Records from a data source

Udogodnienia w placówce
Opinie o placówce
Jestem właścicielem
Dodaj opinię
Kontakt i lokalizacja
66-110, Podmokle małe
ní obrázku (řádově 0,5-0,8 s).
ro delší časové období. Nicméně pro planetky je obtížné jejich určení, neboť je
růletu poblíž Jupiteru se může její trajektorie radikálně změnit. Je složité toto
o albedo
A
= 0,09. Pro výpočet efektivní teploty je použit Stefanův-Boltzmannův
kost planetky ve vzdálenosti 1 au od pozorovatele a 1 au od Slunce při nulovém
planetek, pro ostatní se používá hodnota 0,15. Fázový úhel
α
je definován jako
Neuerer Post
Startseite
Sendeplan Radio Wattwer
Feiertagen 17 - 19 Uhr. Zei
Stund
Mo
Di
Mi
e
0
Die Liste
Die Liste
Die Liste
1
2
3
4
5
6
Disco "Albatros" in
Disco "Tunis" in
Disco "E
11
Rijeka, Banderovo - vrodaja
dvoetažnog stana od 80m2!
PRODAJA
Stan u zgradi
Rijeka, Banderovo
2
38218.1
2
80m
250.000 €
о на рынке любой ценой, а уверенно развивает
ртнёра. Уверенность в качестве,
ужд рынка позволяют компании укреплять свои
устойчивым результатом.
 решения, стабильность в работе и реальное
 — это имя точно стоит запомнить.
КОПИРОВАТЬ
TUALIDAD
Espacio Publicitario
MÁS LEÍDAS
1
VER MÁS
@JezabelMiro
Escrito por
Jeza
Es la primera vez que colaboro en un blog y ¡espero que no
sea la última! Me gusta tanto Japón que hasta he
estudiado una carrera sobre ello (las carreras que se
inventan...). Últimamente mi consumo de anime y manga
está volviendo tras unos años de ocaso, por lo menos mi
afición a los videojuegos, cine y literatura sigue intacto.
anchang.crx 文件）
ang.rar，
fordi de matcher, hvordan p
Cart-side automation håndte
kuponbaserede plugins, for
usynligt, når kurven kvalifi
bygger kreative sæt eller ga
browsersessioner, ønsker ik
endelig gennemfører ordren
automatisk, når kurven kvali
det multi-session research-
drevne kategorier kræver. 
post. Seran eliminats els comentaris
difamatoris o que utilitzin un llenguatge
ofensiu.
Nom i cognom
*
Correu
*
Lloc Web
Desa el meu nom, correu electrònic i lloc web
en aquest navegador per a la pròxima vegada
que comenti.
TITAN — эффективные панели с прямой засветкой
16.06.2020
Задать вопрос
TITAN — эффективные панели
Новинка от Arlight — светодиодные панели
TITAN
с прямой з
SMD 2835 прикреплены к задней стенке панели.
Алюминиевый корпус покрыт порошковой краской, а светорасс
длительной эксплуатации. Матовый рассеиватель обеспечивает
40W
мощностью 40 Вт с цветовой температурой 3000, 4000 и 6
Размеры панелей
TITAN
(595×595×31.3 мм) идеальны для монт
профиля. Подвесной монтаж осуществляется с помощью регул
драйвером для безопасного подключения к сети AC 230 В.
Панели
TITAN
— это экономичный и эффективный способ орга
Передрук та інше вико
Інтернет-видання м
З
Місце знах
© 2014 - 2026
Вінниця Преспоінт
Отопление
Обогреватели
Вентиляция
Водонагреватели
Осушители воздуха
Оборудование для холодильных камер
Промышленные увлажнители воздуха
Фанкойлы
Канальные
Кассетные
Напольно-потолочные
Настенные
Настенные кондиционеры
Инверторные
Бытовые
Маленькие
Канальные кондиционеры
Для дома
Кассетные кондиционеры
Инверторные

[TASK TO CARRY OUT]: This exercise requires the lines of the entries containing the string "эффективные".

[OUTPUT OF THE TASK]:
TITAN — эффективные панели с прямой засветкой
TITAN — эффективные панели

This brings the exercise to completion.